[Source records]
■ ■ ■ ■ ■ ■ ■
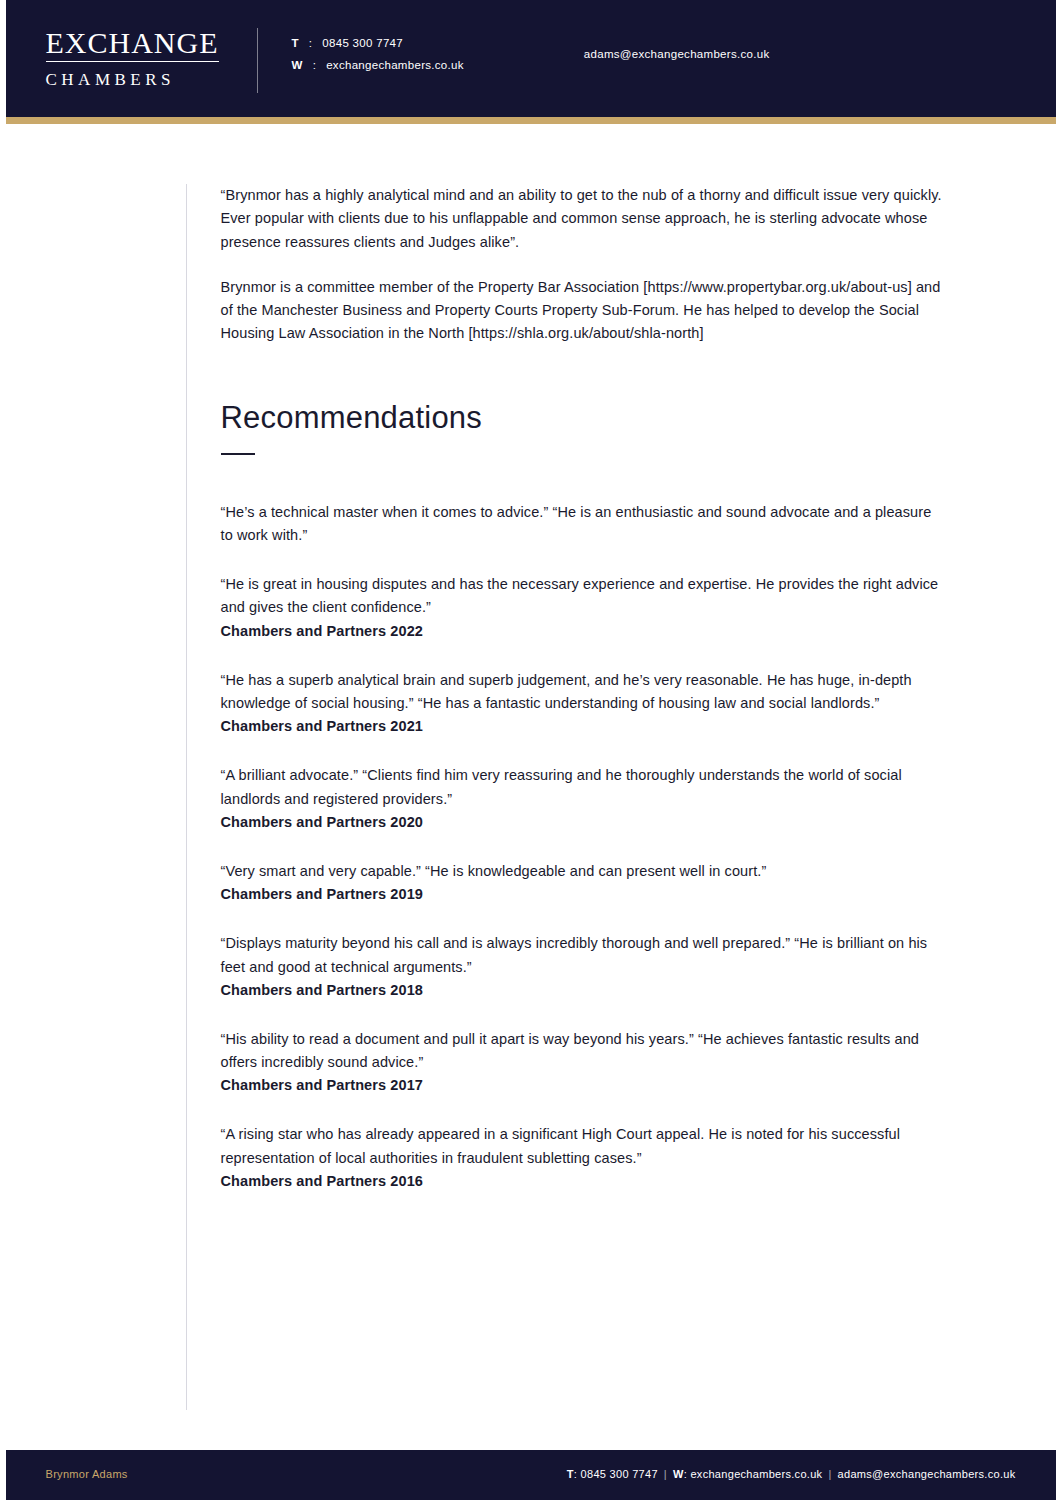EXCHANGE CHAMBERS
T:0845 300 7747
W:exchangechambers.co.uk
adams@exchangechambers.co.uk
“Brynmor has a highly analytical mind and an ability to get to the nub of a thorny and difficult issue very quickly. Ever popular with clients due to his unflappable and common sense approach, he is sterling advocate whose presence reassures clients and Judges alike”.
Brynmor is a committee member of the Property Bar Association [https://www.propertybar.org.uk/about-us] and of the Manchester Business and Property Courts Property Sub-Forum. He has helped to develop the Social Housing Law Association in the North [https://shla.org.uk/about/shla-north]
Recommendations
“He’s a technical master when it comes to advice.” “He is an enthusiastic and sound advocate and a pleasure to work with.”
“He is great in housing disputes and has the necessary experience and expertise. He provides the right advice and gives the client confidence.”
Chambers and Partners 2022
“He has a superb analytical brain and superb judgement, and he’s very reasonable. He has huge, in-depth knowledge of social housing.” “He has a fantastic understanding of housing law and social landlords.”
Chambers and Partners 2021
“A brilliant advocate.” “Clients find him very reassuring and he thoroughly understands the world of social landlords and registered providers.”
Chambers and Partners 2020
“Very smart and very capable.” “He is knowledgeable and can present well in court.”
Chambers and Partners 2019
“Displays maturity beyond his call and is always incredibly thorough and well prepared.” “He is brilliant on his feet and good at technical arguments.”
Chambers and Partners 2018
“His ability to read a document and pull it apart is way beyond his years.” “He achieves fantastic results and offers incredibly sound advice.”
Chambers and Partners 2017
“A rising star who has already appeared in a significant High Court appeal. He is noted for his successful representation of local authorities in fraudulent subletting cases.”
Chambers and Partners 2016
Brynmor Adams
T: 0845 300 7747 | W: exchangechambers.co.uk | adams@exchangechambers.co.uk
■ ■ ■ ■ ■ ■ ■
> _WHAT YOU ARE ASKED TO DO_: The lines from the one containing "Chambers and Partners 2016" through the last line of the records are to be transcribed exactly, with nothing else added.

> _WRITTEN REPLY_:
Chambers and Partners 2016
Brynmor Adams
T: 0845 300 7747 | W: exchangechambers.co.uk | adams@exchangechambers.co.uk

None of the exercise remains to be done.